I haven't been writing and it's driving me crazy.
I think as long as I tell myself that I will write in the near future, I'll be OK. It was contemplating quitting that was causing me the dissonance. Once I made the affirmation that I will start writing again, the pressure seemed to ease.
I spend a lot of time on history podcasts--but at least I'm not watching TV. I've had a long prohibition about watching TV during the daytime. I'm holding to that. I read for an hour each night just before bed, and I want to do more than that. Perhaps start reading during the afternoons. I did that a lot when I was younger.

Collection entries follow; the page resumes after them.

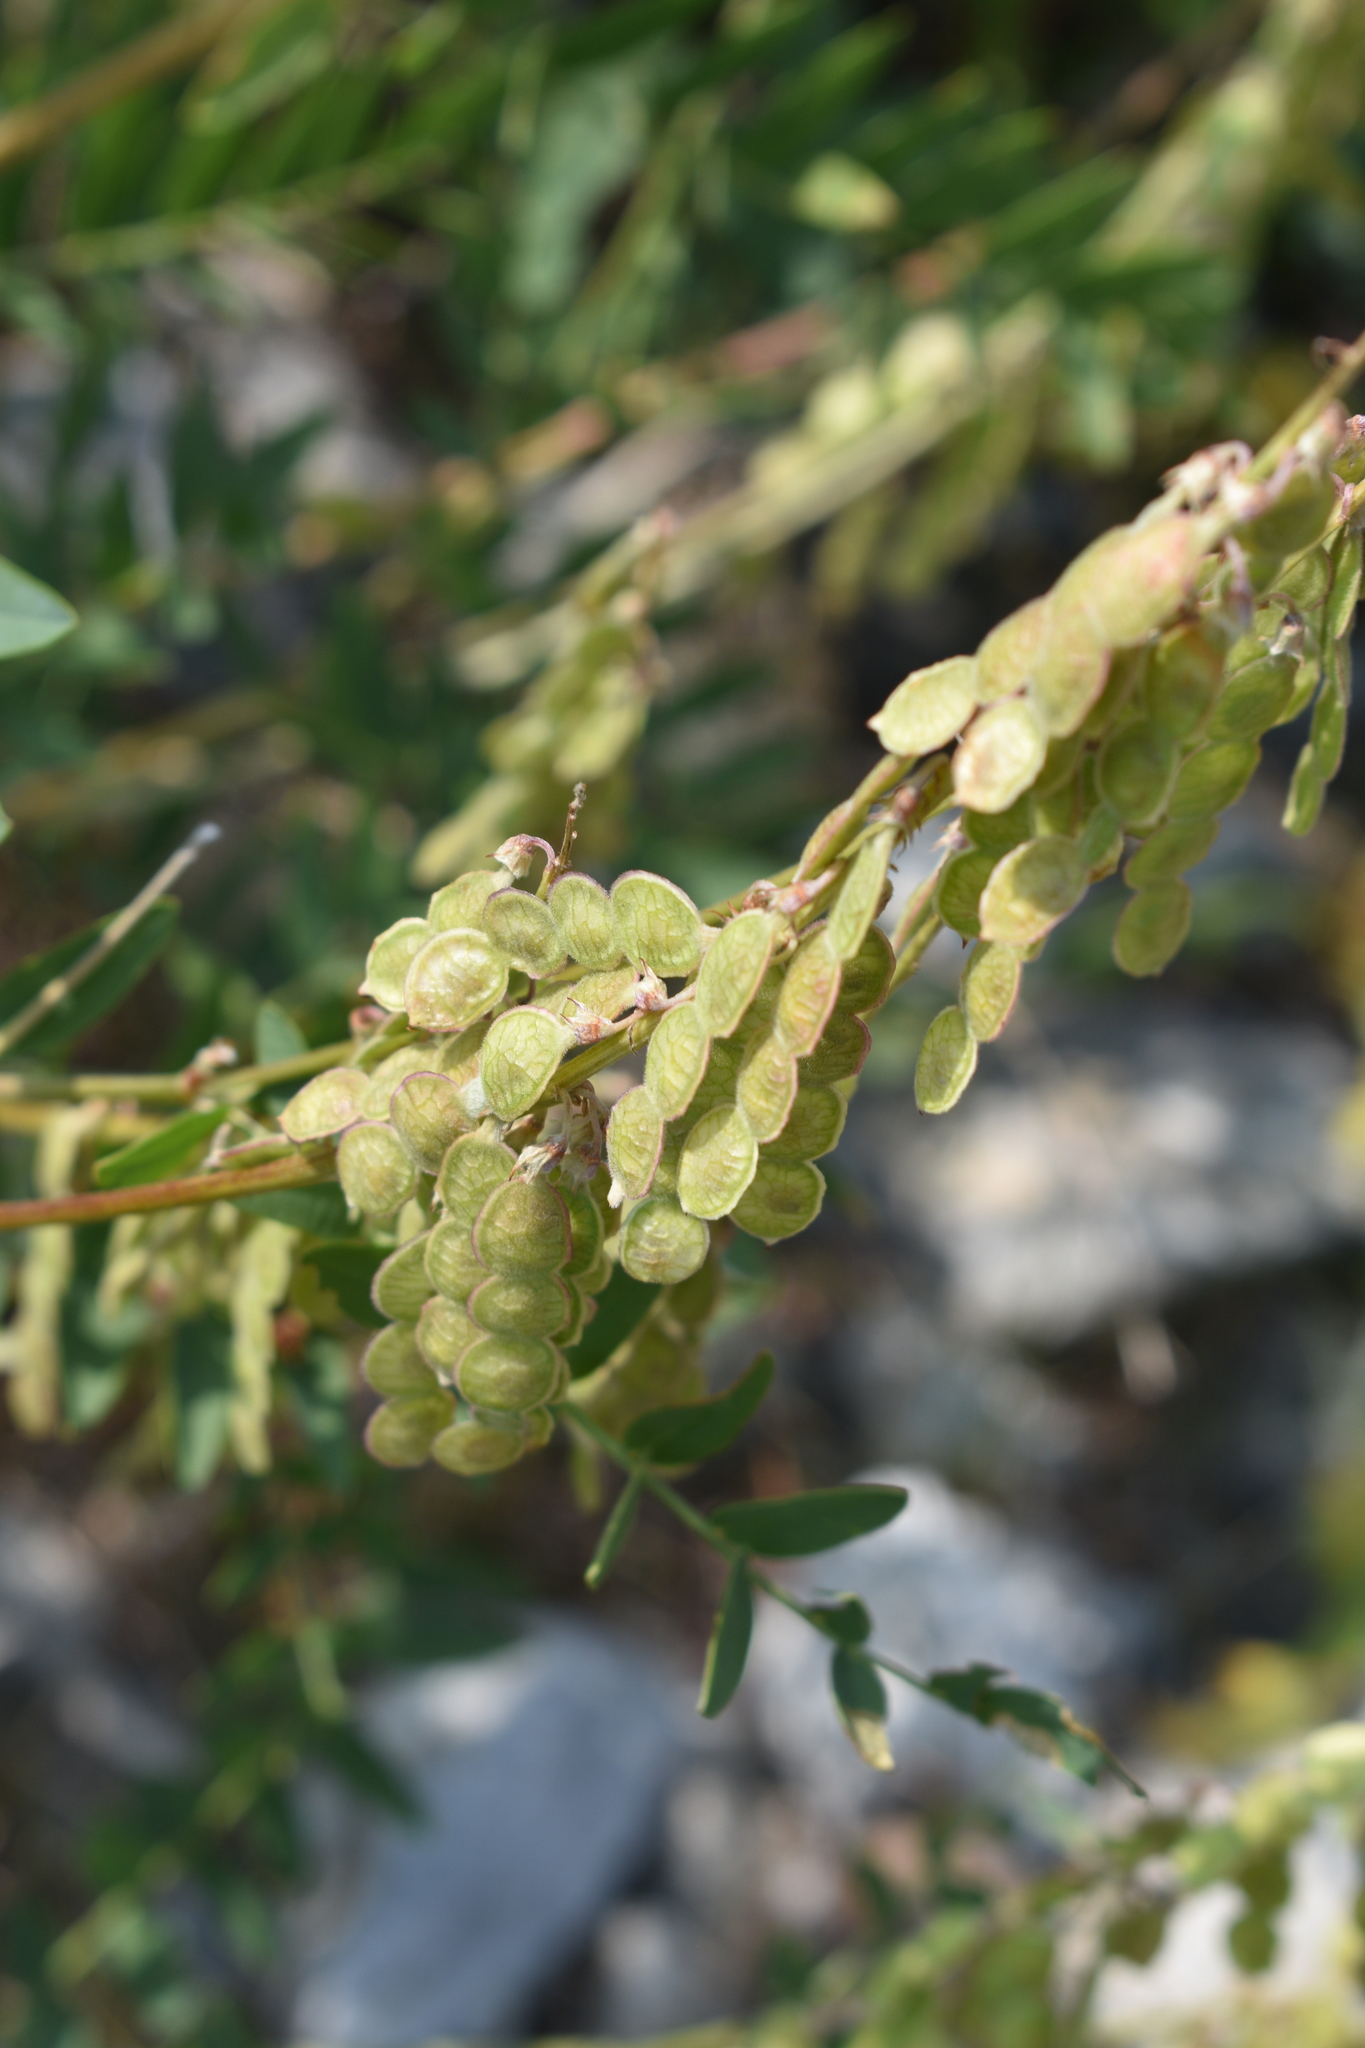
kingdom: Plantae
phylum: Tracheophyta
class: Magnoliopsida
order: Fabales
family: Fabaceae
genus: Hedysarum
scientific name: Hedysarum occidentale
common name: Western hedysarum
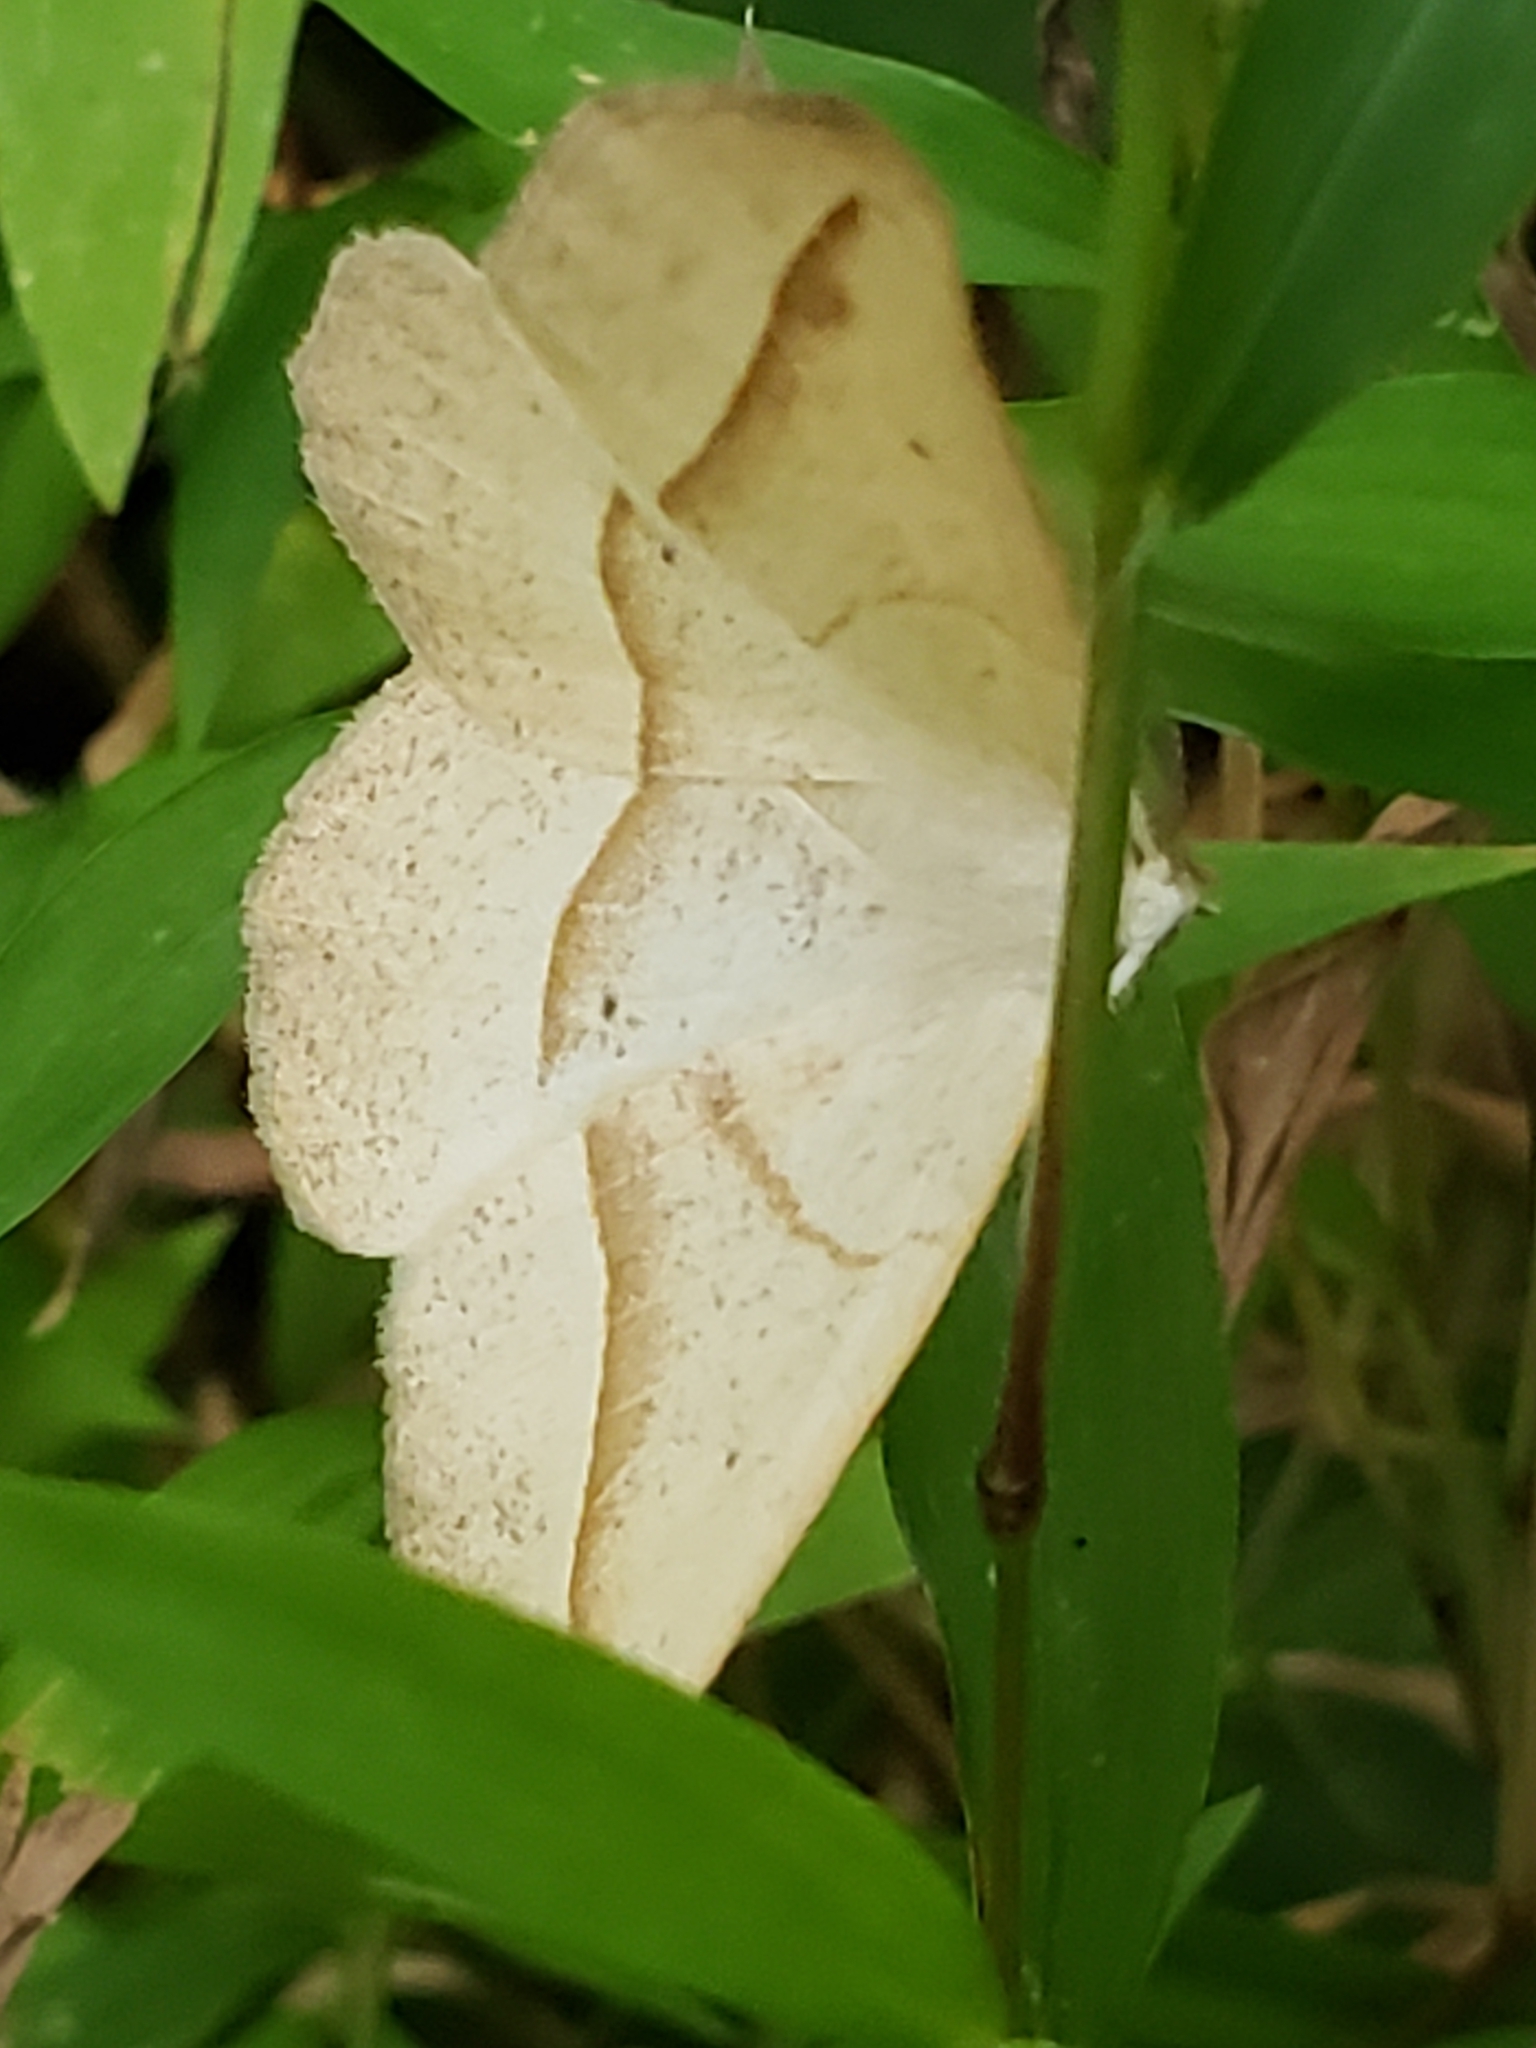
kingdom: Animalia
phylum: Arthropoda
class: Insecta
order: Lepidoptera
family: Geometridae
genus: Eusarca
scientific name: Eusarca confusaria
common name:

Fortunately, I'm going back to work next week, on Sundays and Mondays. I'm looking forward to it. I've already been going in twice a week to pick up the book lists, making an order, and then going in and putting books away. That can be incorporated into my two days at work, plus an afternoon.
Sabrina informed me she's been working for me for 10 years. Rather astounding.
I'm going to settle into a new routine soon, I'm sure.
My cardiologist says he doesn't need to see me until May, and for some reason that was reassuring. It's just the new normal, same as the old normal, plus a 2% chance of a reoccurrence. It's been seven months and I'm finally coming to the conclusion that not that much has changed. That something could happen at my age was always a given.
I've found a few new places to walk, and I've been doing some exploring.
Still waiting for word on BookBub. I'm trying not to get my hopes up. It was always a long shot.